O fim do Estado-nação como o conhecemos atualmente? - Paulo Roberto de Almeida

 O fim do Estado-nação como o conhecemos atualmente?

 

Paulo Roberto de Almeida

Diplomata, professor

(www.pralmeida.org; diplomatizzando.blogspot.com)

  

Ao observar o comportamento, as falas, as posturas de dois personagens de nossa época, fui transportado para outras eras da história, outras histórias. Lembrei-me do livro Vidas Paralelas, de Plutarco, mas isso a propósito de Putin-Bozo, dois insanos, mas um muito perigoso, o outro apenas ridículo.

Não, não vou fazer como Plutarco, que traçou paralelos entre grandes figuras da história grega e seus possíveis equivalentes na história romana. Tampouco vou fazer como Suetônio, ao cantar as loas de doze césares. Meu propósito é mais simples: mostrar como determinados insanos, que capturam o poder numa determinada nação e partir daí causam desastres para seus próprios povos e, no caso dos muitos poderosos, para outros povos também.

Desse ponto de vista, Putin e Bozo são confrades, irmãos gêmeos na capacidade de arruinar seus países, e no caso de Putin de provocar danos a outros países.

No caso do Bozo, a profilaxia é simples: vote out nas próximas eleições, a despeito de minha opinião de que ele deveria ter sido defenestrado muito antes, quando começou a provocar danos ao país, e isto começou em 1/01/2019 e continuou até hoje.

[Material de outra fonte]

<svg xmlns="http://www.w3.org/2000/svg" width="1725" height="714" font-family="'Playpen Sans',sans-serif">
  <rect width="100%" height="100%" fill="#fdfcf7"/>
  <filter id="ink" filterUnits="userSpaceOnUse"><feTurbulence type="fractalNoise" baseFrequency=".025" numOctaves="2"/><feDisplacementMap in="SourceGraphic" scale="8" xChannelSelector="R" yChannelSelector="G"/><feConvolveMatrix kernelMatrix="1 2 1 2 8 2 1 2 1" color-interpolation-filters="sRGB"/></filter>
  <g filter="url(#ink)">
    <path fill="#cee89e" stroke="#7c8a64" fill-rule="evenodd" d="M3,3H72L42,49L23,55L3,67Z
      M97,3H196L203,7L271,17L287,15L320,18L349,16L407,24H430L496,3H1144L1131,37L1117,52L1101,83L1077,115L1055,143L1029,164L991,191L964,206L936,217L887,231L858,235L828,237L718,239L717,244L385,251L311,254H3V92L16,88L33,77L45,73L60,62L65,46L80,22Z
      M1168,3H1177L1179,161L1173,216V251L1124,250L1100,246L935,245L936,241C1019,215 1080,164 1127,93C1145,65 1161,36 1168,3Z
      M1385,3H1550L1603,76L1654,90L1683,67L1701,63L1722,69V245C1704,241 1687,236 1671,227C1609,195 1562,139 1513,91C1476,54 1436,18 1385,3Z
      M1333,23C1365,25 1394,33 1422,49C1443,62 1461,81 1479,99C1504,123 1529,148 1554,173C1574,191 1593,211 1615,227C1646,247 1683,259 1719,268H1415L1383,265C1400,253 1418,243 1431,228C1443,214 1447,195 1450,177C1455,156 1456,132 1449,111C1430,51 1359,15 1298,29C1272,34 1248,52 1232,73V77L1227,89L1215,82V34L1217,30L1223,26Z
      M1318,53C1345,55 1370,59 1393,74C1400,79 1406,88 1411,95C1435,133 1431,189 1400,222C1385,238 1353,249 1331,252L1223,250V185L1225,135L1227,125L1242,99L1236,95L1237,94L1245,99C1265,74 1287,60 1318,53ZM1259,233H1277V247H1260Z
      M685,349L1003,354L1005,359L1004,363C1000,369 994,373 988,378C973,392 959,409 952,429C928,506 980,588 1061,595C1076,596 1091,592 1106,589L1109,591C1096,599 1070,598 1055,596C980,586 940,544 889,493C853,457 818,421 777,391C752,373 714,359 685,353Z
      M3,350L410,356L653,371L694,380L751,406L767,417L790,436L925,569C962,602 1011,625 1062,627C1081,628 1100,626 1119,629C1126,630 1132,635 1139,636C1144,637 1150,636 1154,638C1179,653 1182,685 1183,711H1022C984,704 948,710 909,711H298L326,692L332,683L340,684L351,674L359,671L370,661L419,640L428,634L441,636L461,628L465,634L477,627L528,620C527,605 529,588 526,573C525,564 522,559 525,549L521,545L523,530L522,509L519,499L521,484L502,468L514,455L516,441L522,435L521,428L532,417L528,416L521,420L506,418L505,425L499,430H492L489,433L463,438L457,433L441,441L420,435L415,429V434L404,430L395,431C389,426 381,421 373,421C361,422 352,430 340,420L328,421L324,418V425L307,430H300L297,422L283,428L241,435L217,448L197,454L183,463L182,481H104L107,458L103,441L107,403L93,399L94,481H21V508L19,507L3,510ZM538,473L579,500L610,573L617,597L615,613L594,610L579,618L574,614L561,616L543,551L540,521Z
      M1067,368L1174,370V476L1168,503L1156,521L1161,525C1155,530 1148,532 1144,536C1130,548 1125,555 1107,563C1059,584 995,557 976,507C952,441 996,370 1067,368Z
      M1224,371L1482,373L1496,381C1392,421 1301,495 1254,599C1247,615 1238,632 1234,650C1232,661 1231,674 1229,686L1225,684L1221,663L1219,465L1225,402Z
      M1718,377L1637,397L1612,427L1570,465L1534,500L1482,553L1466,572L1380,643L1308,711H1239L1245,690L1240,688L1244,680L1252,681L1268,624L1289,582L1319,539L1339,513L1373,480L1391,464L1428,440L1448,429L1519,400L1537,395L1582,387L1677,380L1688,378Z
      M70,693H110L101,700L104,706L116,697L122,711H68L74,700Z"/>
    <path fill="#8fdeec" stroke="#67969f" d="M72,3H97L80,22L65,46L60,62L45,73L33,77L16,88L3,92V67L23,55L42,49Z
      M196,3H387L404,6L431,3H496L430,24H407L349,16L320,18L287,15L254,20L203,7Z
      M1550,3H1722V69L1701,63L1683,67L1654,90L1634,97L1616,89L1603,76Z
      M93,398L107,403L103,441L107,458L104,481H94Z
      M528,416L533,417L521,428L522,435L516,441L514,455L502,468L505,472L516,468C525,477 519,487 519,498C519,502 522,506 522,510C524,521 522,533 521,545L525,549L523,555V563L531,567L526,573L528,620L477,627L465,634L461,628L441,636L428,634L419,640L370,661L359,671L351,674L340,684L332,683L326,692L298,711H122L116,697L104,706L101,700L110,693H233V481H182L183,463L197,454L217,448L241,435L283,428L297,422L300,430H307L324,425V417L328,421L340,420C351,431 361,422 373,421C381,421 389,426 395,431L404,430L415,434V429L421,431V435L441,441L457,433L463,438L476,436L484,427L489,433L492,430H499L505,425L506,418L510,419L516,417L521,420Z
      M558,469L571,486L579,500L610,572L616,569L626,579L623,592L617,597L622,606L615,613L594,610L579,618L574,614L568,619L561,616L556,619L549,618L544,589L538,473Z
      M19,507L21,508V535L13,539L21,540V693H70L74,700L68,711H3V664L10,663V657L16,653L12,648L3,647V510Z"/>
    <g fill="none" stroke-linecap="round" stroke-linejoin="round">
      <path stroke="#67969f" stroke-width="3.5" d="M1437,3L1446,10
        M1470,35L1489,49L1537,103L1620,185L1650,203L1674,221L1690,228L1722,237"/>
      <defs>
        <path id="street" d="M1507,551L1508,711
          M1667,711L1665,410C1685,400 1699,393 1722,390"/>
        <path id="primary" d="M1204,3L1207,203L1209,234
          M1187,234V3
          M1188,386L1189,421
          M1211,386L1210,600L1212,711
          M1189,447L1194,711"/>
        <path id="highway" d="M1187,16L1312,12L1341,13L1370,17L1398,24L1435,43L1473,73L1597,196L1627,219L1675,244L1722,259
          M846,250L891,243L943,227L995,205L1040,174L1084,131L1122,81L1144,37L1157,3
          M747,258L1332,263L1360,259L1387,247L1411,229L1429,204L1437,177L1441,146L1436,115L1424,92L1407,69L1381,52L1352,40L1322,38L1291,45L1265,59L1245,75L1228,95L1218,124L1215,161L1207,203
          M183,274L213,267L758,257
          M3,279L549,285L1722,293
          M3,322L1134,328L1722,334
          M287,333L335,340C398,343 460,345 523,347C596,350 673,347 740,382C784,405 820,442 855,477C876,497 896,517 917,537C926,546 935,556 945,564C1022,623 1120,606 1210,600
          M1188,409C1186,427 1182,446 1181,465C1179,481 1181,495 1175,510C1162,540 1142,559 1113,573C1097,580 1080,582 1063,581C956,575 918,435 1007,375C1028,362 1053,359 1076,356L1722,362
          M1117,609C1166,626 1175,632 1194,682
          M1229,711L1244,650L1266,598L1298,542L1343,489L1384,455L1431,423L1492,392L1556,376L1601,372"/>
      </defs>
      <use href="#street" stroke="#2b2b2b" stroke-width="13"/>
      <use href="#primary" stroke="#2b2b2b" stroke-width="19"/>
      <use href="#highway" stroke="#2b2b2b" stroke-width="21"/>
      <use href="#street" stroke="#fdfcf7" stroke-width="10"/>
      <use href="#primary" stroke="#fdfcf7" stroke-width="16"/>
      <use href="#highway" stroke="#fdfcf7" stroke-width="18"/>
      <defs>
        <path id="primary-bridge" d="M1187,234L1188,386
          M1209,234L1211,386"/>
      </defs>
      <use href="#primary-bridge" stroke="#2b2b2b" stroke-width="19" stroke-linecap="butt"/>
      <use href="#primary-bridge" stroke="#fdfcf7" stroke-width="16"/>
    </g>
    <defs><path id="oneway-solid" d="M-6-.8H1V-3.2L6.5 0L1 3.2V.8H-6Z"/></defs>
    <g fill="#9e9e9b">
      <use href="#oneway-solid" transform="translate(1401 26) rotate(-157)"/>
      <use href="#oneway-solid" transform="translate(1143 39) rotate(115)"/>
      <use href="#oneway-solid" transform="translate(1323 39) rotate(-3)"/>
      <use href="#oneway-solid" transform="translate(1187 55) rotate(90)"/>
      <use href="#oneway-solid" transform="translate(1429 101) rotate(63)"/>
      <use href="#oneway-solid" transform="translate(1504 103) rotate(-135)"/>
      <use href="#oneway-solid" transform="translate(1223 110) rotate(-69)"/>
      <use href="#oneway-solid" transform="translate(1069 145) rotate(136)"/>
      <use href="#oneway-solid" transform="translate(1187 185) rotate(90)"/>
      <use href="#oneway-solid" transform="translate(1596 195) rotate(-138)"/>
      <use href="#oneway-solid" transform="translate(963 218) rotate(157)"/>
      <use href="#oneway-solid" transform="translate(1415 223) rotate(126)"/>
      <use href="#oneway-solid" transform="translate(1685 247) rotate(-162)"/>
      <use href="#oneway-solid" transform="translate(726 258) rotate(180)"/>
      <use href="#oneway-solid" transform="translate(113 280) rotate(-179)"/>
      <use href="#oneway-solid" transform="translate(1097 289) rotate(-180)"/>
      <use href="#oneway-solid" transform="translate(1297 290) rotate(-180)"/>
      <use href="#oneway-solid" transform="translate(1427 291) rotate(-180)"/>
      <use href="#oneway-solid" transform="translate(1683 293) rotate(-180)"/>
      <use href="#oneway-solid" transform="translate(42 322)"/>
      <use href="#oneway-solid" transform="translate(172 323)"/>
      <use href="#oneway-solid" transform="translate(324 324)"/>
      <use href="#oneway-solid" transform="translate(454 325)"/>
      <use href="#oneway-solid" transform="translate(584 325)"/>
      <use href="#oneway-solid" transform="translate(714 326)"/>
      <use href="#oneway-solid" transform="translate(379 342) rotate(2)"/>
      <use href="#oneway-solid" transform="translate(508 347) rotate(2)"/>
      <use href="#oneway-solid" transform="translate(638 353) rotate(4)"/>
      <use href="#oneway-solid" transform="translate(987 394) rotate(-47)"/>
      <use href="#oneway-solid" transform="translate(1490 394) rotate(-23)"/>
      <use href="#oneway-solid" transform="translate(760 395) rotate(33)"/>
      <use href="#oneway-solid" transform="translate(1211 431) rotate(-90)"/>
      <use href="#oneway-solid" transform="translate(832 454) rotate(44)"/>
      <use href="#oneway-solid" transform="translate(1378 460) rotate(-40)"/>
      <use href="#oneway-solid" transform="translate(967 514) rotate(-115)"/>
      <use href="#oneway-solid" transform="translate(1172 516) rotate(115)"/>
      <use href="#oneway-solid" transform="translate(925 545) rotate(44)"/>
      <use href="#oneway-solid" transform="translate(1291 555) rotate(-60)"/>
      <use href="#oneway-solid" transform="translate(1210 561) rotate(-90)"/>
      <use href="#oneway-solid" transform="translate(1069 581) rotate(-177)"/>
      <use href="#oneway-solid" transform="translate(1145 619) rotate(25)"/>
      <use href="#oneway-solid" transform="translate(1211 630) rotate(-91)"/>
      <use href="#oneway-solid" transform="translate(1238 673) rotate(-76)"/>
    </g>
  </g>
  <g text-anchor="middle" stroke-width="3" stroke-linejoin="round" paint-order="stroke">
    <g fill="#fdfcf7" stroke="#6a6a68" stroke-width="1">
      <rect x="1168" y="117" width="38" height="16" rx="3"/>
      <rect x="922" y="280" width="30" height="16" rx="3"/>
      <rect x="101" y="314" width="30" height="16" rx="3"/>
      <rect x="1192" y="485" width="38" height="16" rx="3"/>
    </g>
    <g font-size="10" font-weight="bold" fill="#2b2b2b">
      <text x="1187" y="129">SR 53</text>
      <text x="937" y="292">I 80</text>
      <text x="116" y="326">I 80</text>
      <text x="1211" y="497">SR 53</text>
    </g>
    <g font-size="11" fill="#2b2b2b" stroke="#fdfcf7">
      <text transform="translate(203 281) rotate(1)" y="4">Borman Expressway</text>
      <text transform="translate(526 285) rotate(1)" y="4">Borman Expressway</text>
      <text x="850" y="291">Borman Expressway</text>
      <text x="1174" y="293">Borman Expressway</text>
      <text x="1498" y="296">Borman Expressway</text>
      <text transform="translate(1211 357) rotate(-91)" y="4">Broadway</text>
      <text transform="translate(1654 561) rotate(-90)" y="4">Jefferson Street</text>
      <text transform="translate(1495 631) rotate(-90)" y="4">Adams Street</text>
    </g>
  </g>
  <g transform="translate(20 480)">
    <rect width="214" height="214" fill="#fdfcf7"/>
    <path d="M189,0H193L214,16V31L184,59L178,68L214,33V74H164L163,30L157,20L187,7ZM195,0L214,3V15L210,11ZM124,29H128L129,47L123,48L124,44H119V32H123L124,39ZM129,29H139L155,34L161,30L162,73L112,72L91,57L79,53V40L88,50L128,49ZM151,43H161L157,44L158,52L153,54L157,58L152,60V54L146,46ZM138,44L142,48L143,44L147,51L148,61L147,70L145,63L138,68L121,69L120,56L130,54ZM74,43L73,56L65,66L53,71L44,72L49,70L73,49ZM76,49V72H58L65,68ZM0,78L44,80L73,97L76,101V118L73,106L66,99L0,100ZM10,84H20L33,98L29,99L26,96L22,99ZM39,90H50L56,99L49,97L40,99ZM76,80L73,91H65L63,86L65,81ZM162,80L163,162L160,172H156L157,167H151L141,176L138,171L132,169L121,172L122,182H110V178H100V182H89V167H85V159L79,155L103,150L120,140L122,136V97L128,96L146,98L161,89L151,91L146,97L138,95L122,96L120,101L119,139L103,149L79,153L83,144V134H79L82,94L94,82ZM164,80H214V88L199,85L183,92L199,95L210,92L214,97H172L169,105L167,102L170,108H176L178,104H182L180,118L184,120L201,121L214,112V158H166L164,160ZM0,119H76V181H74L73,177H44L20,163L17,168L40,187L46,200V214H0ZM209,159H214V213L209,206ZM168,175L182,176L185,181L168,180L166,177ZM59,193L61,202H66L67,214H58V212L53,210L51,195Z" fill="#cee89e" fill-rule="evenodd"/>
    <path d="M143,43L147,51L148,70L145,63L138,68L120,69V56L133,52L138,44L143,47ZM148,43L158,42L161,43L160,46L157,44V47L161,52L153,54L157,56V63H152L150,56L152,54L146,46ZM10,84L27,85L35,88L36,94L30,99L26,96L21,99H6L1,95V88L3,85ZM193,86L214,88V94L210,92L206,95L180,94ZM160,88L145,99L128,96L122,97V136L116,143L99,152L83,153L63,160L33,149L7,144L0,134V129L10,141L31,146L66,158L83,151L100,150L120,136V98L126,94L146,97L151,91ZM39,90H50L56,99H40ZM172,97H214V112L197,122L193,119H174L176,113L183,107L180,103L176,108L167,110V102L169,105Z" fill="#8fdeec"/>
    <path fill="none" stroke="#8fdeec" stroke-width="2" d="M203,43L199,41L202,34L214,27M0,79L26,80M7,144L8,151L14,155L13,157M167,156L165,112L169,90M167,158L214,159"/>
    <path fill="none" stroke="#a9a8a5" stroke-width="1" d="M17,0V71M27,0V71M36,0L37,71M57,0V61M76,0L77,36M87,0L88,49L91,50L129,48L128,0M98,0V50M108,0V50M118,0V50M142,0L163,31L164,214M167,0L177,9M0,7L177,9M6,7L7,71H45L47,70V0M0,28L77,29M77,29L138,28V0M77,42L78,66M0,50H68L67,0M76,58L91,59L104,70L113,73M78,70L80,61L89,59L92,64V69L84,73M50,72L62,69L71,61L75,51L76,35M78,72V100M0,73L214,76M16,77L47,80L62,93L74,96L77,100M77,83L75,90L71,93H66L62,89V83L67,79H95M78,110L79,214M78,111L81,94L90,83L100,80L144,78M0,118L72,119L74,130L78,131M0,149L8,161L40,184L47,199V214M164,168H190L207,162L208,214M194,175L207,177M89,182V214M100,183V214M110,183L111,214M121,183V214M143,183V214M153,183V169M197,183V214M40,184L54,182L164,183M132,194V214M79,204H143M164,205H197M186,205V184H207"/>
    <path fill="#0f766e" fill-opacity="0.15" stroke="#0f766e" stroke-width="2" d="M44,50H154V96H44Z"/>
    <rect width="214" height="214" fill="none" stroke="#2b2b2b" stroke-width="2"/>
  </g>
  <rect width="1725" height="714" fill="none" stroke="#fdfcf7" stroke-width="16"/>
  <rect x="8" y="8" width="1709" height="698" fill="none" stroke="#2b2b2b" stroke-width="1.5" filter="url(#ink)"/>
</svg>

No caso de Putin é mais difícil, mas a razão é a mesma: existem pessoas e grupos que tiram vantagens do arbítrio do dirigente, e querem que ele continue no poder, justamente por isso. 

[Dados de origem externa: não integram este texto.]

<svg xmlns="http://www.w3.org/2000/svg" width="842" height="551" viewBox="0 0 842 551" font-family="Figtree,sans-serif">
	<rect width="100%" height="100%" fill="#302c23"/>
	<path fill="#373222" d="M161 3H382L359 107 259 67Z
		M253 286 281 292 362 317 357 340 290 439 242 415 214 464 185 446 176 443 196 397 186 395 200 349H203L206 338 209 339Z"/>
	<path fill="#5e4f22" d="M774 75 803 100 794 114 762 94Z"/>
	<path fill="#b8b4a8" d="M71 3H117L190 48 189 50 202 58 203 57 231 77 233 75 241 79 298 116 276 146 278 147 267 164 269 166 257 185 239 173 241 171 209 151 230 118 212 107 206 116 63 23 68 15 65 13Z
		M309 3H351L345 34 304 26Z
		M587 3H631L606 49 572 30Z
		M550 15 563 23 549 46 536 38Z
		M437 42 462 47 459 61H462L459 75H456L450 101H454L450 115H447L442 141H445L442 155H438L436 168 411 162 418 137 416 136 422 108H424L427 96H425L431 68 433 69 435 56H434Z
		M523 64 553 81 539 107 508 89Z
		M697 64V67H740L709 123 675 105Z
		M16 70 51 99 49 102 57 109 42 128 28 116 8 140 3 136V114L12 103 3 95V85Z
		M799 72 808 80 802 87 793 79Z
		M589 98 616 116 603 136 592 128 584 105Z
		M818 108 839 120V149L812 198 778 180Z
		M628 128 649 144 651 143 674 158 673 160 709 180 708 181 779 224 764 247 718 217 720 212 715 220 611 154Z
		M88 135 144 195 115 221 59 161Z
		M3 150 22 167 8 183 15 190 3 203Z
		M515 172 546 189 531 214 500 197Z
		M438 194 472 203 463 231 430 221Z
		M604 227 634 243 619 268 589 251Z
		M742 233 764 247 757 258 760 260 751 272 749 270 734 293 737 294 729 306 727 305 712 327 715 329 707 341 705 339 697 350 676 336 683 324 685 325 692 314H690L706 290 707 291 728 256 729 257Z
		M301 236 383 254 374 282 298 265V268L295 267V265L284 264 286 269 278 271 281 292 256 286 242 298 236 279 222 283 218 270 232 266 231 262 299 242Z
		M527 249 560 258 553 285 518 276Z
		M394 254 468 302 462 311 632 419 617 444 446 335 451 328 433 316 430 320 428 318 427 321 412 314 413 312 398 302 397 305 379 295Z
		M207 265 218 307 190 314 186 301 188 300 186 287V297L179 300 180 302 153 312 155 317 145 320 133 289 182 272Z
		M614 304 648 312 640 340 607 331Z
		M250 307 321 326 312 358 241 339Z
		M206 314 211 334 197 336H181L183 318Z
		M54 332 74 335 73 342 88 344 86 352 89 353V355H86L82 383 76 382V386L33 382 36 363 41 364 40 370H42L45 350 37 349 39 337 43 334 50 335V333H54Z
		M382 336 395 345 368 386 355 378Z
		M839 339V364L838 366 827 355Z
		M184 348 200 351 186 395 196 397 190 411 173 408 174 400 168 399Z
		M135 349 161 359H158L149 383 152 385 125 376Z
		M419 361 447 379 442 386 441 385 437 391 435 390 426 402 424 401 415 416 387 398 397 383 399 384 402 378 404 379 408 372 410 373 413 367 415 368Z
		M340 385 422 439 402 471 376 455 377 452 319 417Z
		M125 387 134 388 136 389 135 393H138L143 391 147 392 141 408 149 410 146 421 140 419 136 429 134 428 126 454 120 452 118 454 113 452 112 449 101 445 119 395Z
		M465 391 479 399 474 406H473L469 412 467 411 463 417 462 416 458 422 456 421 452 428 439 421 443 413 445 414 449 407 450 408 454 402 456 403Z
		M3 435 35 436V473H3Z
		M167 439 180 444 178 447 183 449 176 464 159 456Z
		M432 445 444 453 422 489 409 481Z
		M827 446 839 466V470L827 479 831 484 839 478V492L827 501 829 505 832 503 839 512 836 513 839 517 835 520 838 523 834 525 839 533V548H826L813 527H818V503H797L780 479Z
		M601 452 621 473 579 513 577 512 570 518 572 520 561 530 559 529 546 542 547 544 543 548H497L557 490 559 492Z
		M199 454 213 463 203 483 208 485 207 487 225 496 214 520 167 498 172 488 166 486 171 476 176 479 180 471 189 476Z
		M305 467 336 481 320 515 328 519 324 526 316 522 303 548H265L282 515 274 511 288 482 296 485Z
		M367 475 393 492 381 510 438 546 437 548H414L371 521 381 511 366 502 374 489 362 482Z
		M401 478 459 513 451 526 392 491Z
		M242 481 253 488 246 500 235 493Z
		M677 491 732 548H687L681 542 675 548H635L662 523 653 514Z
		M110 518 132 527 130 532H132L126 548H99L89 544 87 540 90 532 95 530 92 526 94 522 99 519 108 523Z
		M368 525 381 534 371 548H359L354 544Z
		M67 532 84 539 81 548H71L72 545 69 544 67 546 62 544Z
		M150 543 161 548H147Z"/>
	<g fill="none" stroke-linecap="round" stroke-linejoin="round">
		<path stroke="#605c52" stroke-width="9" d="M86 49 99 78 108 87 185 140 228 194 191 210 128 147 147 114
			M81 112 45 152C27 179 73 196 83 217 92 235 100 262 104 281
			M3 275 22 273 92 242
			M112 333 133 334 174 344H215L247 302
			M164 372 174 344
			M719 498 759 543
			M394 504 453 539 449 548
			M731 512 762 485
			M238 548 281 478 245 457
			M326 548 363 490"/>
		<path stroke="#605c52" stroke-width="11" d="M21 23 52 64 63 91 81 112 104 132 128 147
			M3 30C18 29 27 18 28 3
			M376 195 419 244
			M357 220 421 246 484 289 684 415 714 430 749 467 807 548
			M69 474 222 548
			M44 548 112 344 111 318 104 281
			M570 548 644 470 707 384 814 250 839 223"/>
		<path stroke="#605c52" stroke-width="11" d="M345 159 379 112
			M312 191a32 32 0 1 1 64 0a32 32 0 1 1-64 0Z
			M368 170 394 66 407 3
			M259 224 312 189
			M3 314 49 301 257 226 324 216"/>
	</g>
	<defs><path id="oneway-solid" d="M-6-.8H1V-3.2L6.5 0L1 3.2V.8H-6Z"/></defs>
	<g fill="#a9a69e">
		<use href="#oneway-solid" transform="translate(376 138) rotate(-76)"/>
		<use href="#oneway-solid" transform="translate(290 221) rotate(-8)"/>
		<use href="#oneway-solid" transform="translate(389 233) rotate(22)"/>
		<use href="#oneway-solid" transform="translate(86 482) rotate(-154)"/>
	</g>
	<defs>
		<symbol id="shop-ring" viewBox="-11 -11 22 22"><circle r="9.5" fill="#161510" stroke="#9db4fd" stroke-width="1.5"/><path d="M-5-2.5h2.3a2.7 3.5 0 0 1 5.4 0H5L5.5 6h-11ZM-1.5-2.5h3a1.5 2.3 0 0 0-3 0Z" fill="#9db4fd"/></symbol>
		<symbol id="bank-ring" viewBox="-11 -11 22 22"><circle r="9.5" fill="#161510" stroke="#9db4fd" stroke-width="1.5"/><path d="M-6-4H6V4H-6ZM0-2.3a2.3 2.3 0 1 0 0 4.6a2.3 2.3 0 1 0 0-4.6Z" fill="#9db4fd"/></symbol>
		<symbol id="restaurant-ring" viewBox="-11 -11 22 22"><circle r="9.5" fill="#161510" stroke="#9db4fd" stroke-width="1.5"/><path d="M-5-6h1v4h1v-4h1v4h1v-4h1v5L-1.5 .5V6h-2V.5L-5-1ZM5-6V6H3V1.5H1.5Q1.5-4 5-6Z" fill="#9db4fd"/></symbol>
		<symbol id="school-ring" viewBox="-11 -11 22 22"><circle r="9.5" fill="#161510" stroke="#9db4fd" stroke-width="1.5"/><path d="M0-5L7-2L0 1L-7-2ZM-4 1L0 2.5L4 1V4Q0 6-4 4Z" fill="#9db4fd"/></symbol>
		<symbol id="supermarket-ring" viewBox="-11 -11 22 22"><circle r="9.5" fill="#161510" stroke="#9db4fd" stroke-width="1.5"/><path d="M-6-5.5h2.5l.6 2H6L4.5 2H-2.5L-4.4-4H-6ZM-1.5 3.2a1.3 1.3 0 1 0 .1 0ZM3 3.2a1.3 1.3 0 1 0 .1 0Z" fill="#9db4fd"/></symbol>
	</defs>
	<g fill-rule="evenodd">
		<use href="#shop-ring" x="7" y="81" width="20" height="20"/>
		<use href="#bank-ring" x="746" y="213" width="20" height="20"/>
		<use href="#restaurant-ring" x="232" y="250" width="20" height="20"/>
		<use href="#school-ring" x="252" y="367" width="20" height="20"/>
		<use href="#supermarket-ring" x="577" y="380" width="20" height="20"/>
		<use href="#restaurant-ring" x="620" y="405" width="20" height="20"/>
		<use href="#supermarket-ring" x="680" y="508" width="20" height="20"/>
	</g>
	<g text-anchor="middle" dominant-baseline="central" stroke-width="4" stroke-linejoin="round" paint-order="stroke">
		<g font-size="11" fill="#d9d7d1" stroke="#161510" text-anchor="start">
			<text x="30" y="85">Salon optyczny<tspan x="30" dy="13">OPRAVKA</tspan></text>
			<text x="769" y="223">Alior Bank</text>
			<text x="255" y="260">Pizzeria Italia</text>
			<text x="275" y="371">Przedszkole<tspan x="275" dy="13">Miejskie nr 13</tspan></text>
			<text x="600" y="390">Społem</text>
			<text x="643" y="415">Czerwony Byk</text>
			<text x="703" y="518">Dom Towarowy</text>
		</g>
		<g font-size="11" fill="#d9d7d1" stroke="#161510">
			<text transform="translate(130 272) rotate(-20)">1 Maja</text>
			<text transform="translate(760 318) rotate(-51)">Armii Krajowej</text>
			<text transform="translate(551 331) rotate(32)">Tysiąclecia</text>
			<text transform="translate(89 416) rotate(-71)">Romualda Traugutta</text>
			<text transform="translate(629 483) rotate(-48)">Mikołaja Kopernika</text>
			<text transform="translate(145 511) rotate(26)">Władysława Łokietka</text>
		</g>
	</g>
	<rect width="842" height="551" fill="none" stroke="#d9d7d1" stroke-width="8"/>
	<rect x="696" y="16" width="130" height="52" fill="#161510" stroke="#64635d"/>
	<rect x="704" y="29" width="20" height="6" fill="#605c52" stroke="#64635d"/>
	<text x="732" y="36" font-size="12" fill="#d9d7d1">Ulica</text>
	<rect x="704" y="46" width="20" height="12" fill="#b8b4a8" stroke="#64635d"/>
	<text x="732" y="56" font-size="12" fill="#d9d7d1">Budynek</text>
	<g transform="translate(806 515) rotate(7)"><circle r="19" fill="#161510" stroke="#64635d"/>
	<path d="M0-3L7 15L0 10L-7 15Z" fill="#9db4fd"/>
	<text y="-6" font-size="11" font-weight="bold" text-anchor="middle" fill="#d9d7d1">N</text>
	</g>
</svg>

Quem são os culpados? Os que se beneficiam disso, parlamentares de forma geral, e cortesãos próximos de maneira particular.

Tanto para Putin, quanto para o Bozo, temos generais castrados próximos do poder, aqueles capazes de comandar a guerra contra vizinhos, estes apenas interessados em defender seus contracheques.

O que acontece na Rússia e no Brasil é uma tragédia, primeiro para os seus próprios povos, mas no caso da Rússia com efeitos regionais e potencialmente mundiais.

Ambos são insanos, megalomaníacos, despreparados para entender o mundo, mas a capacidade de destruição do Bozo está limitada ao próprio Brasil, e também à diplomacia brasileira.

Putin tem um poder muito maior e, portanto, o esforço para constrangê-lo terá de ser muito maior, com efeitos sobre seus vizinhos, sobre as potências ocidentais, para o mundo.

Este será o preço a pagar.

Lamento, sinceramente, pelo povo chinês, que tem um novo imperador absoluto no seu comando, e que assumiu uma postura EQUIVOCADA na presente confrontação. A China teria interesse numa ordem mundial estável, pois foi ela que permitiu a ascensão do seu país e a prosperidade do povo chinês. Ele pode estar comprometendo possibilidades na globalização ao apoiar um tirano insano. Xi Jinping também é um tirano, mas não insano, mas está reagindo à interferência dos ocidentais na vida dos seus súditos, que sejam os do Tibet, do Xinjiang, de Hong Kong e de Taiwan. Tiranos podem se tornar perigosos.

Por isso está na hora de acabar com a soberania absoluta das nações e a Igualdade Soberana dos Estados, um princípio útil, mas como tudo na vida da civilização, com espaços abertos à insanidade dos dirigentes.

Vou terminar com a "história antiga": a única diferença entre Homero e Plutarco é que não mais acreditamos na interferência dos deuses nas ações dos homens. Os tiranos atuais agem por suas próprias obsessões e loucuras, sem qualquer interferência do Olimpo. Mas nem Freud serve para explicar a situação, apenas em parte. Falarei sobre a próxima evolução civilizatória mais adiante. 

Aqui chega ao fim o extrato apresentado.